You spend your days and nights stitching up gunshot wounds and helping children survive asthma attacks. I’ve gotten really good at World of Warcraft, winning EBay auctions, and frying shishito peppers to just the right crispiness.

Let’s also say we both report $300,000 in income to the Internal Revenue Service this year. Who pays more in taxes?

You do, by a lot. You owe the IRS about $38,500 more, assuming each of us pays the maximum with no special deductions. I also have more flexibility to lower my burden with tax planning strategies and other tricks, and I get to skip about $24,000 in payroll taxes that you and your employer must fork over each year.


This isn’t some quirk of the U.S. tax code. Politicians have intentionally set tax rates on wages much higher than those on long-term investment returns. The U.S. has a progressive tax system in the sense that well-paid workers sacrifice much more than poor workers on their “ordinary income.” But Americans with so-called unearned income—qualified dividends and long-term capital gains—get a break. A billionaire investor can pay about the same marginal rate as a $40,000-a-year worker, a fact Warren Buffett has famously lamented.

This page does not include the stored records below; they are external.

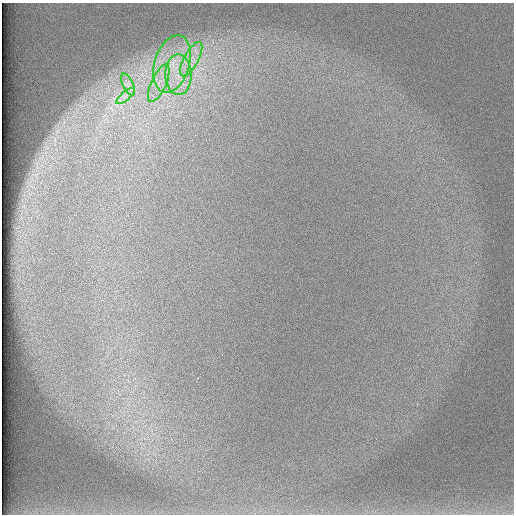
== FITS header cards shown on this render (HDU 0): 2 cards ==
NAXIS1  =                  512 /
NAXIS2  =                  512 /

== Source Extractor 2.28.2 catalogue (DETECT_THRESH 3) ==
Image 512 x 512 px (HDU 0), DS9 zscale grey, 1 PNG px = 1 image px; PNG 516 x 516 px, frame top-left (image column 1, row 512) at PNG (2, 3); each listed source drawn as its Kron ellipse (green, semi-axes under 4 px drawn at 4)
Background 97.1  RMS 2.9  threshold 8.68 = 3 sigma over >= 5 px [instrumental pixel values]
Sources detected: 6; all 6 listed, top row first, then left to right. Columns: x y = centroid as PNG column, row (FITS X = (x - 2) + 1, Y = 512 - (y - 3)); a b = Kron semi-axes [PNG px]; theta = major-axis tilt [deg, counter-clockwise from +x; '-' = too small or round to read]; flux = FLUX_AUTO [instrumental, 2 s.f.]
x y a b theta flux
191 59 19 7 62 2700
172 64 29 17 73 9800
178 75 20 13 -89 5700
159 83 20 7 66 2900
128 85 12 5 -64 1000
126 96 11 3 40 860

The last time Congress passed comprehensive tax reform, in 1986, it eliminated the gap between workers’ and investors’ taxes. Their rates didn’t start diverging again until the early ’90s, when Congresses controlled by Democrats boosted taxes on wealthy Americans’ wages more than on their investments. Republican-controlled Congresses widened the gap further by slashing rates on rich investors in the late 1990s and early 2000s.

A 1986-style rebalancing is unlikely to happen this fall, however, as President Trump and his fellow Republicans in Congress attempt to tackle tax reform. The gap may even widen further.

A key goal is to “simplify the [tax] code so much that you can fill out your taxes on a postcard,” House Speaker Paul Ryan said on CNN on Aug. 21. While other details of proposed tax reform remain fuzzy, Ryan and other Republicans have been promoting a draft of that postcard on social media.


The first line asks filers to write down their previous year’s wages. For you—the ER doctor in the fictional scenario above—that would be $300,000. The second line asks filers to add just half of their investment income. For me, that would be $150,000.

The form’s simplicity makes its priorities clear: No matter what rates are applied or which deductions or credits are allowed, a worker would end up paying twice as much in taxes as an investor with the same income.